I’ve had classes where I’ve written papers for a grade, classes where I’ve just talked allowed for a grade and classes where I showed up and ate some dessert for a grade. The Honors Program also offered undergraduate students the opportunity to build their own research plans and work with a faculty advisor on their thesis. All of this is to say that this program is unlike anything I’ve experienced at NDSU.
There were moments of awkwardness, or what I so-lovingly-call “learning moments,” when a class that has never been held before runs into some hiccups. Yet, at the same time, I was confronting these issues with students from every college at NDSU, working in teams with people both alike and not-so-like myself. The Honors Program was a way to grow into a more well-rounded and invested student, and now it’s on its way out the door.
So today, four years down the road, I have to consider what my degree from NDSU will mean now that the program that got me here, the legacy I thought students here were building, is actually just the endnote in a short chapter of the university. We are still a party school, although that has been somewhat stalled this year (although not as much as it should) and we are still a football school.
Yet, our reputation in these last few months has also meant the addition of being a school that has been publicly, and rightfully, condemned for its handling of racist actions by its students.

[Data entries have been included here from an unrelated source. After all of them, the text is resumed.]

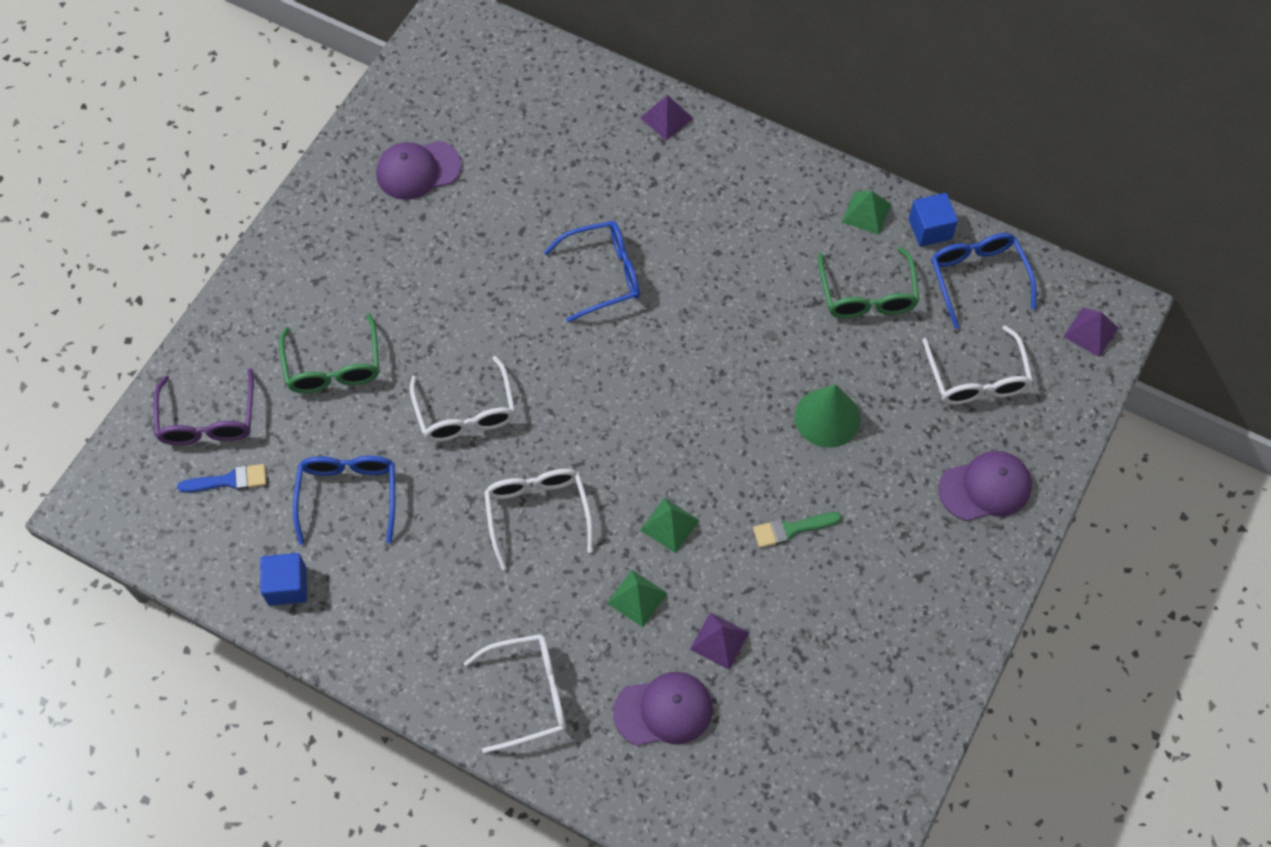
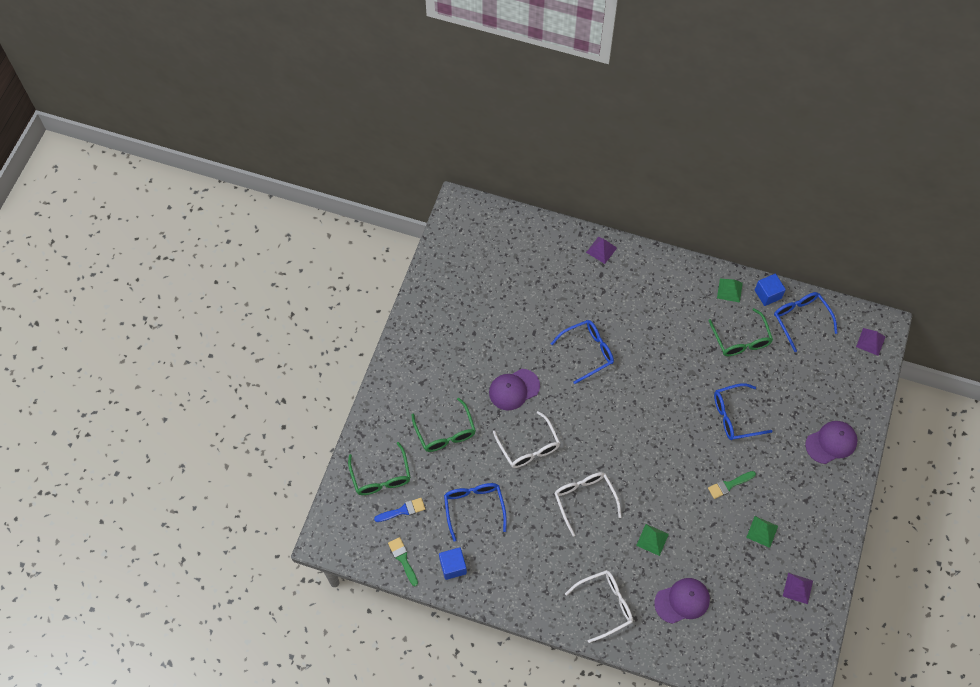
camera: 10 degrees left, 0 degrees up
purple glasses [153,368,254,445] -> green glasses [348,442,411,495]
purple cap [376,141,462,200] -> purple cap moved to [489,369,540,411]
green pyramid [640,498,700,553] -> green pyramid moved to [746,516,778,548]
purple pyramid [690,612,749,670] -> purple pyramid moved to [783,573,813,604]
green cone [795,384,860,448] -> blue glasses [714,383,772,440]
white glasses [922,325,1033,405] -> none
none -> green brush [388,537,418,586]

I firmly believe changes need to be made, and no better encouragement can come but from the students themselves, still, this is not the kind of fame students want to be tied to.
Budget cuts were made recently, which is why we’re seeing the loss of the Honors Program, among many other things. In order to keep the program afloat for the students grandfathered into the program, the Honors Program was given $12,000 in this year’s budget. Which, if you’re curious, is roughly the same amount given to the Madrigal Dinner and the Career Center for their printing needs.
Really, I want the Madrigals to get to sing their hearts out in full garb and I don’t want to discredit the hefty printing requirements of the Career Center, but when the total budget coming out of the President’s Office this year under Salaries-Regular Benefitted was adjusted for an increase of $11,151 to a grand total of $709,899 (not including $171,325.05 in fringe benefits), I think our priorities become abundantly clear.
Dr. Matthew Salafia, the director of the Honors Program, and one of the best advocates of students I’ve come to know at NDSU, decided to give up his position and his job in the middle of the pandemic in the hopes that there would be enough money for students currently in the program to be able to finish with their minor.
No one can go back in time, and many of the events of the last year would have been impossible to predict, but if you had told me four years ago that the program that encouraged me to come to NDSU would be canceled, one of my favorite professors and the person who convinced me I would find my place here would lose his job, that during a pandemic NDSU would still invite students to campus in order to get money from the residence halls and issues of racism would be so poorly handled, no, I would not have attended NDSU. And looking to the future, there will be other potential students who will feel the same.
All this being said, for the sake of the wonderful students and staff present at the university, I can only hope our standing will improve. There was a lot of value in the Honors Program, and even with the loss of Dr. Salafia, the students and professors involved in the program will not soon forget that.